Top of Supplied material
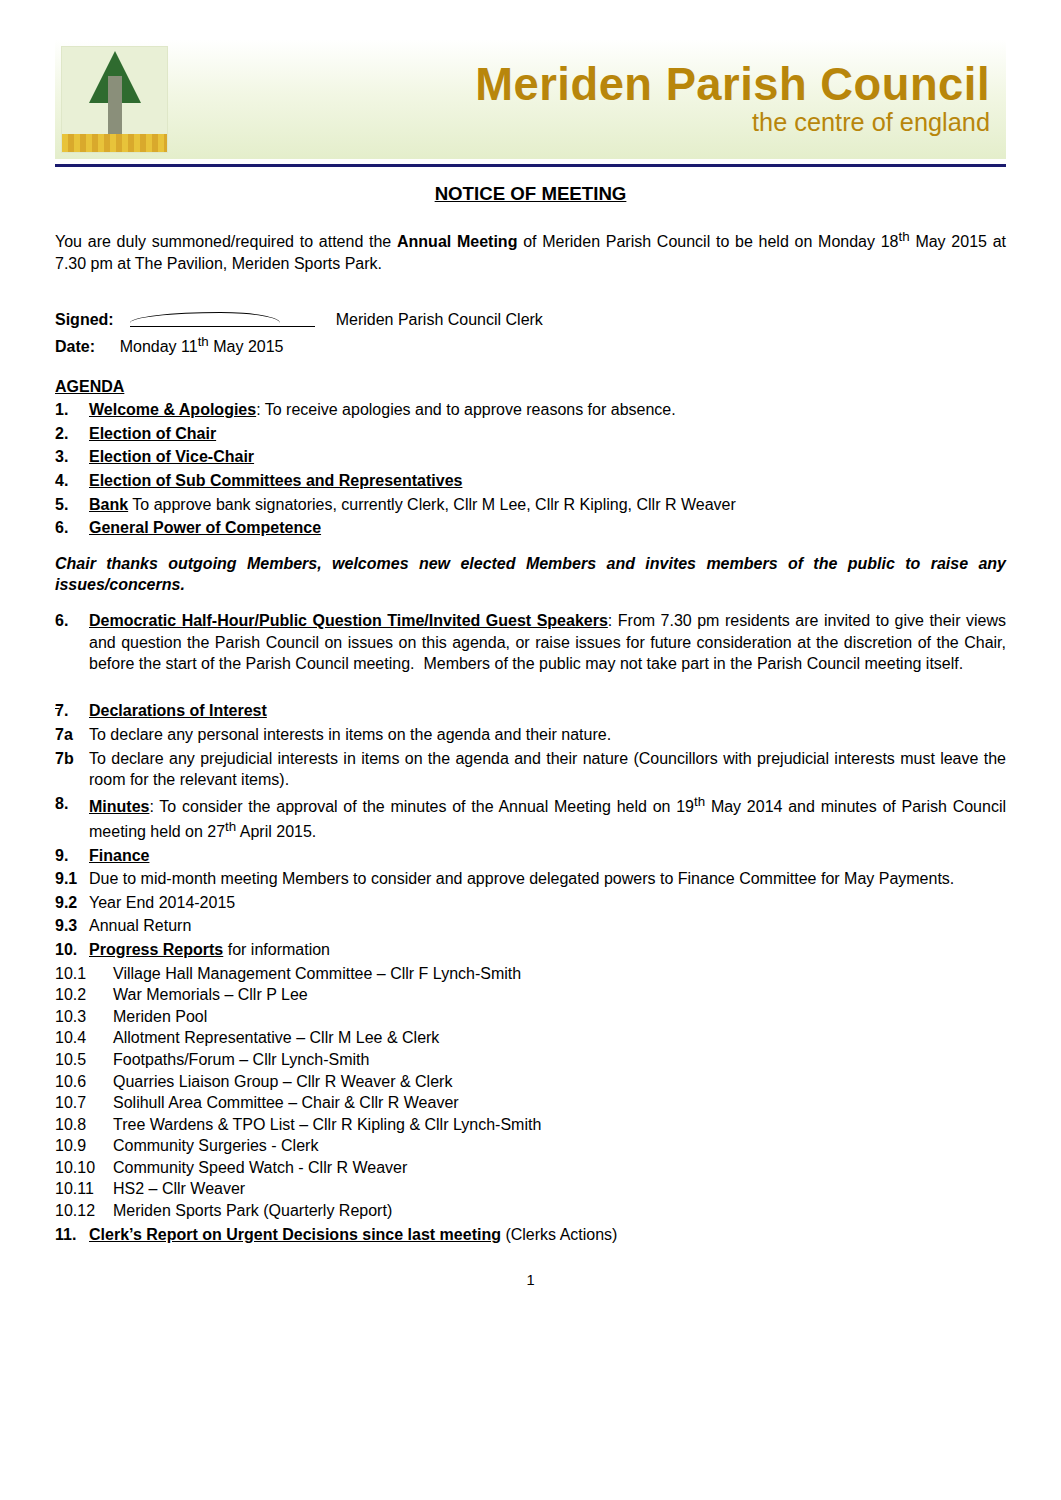Meriden Parish Council
the centre of england
NOTICE OF MEETING
You are duly summoned/required to attend the Annual Meeting of Meriden Parish Council to be held on Monday 18th May 2015 at 7.30 pm at The Pavilion, Meriden Sports Park.
| Signed: | | Meriden Parish Council Clerk |
| Date: | Monday 11 th May 2015 |
AGENDA
1. Welcome & Apologies: To receive apologies and to approve reasons for absence.
2. Election of Chair
3. Election of Vice-Chair
4. Election of Sub Committees and Representatives
5. Bank To approve bank signatories, currently Clerk, Cllr M Lee, Cllr R Kipling, Cllr R Weaver
6. General Power of Competence
Chair thanks outgoing Members, welcomes new elected Members and invites members of the public to raise any issues/concerns.
6. Democratic Half-Hour/Public Question Time/Invited Guest Speakers: From 7.30 pm residents are invited to give their views and question the Parish Council on issues on this agenda, or raise issues for future consideration at the discretion of the Chair, before the start of the Parish Council meeting. Members of the public may not take part in the Parish Council meeting itself.
7. Declarations of Interest
7a To declare any personal interests in items on the agenda and their nature.
7b To declare any prejudicial interests in items on the agenda and their nature (Councillors with prejudicial interests must leave the room for the relevant items).
8. Minutes: To consider the approval of the minutes of the Annual Meeting held on 19th May 2014 and minutes of Parish Council meeting held on 27th April 2015.
9. Finance
9. 1 Due to mid-month meeting Members to consider and approve delegated powers to Finance Committee for May Payments.
9. 2 Year End 2014-2015
9. 3 Annual Return
10. Progress Reports for information
10.1 Village Hall Management Committee – Cllr F Lynch-Smith
10.2 War Memorials – Cllr P Lee
10.3 Meriden Pool
10.4 Allotment Representative – Cllr M Lee & Clerk
10.5 Footpaths/Forum – Cllr Lynch-Smith
10.6 Quarries Liaison Group – Cllr R Weaver & Clerk
10.7 Solihull Area Committee – Chair & Cllr R Weaver
10.8 Tree Wardens & TPO List – Cllr R Kipling & Cllr Lynch-Smith
10.9 Community Surgeries - Clerk
10.10 Community Speed Watch - Cllr R Weaver
10.11 HS2 – Cllr Weaver
10.12 Meriden Sports Park (Quarterly Report)
11. Clerk’s Report on Urgent Decisions since last meeting (Clerks Actions)
1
Bottom of Supplied material
What you have to do: Using the records above, give the number of lines in which the word "Sports" occurs, and nothing else.

Answer area: 2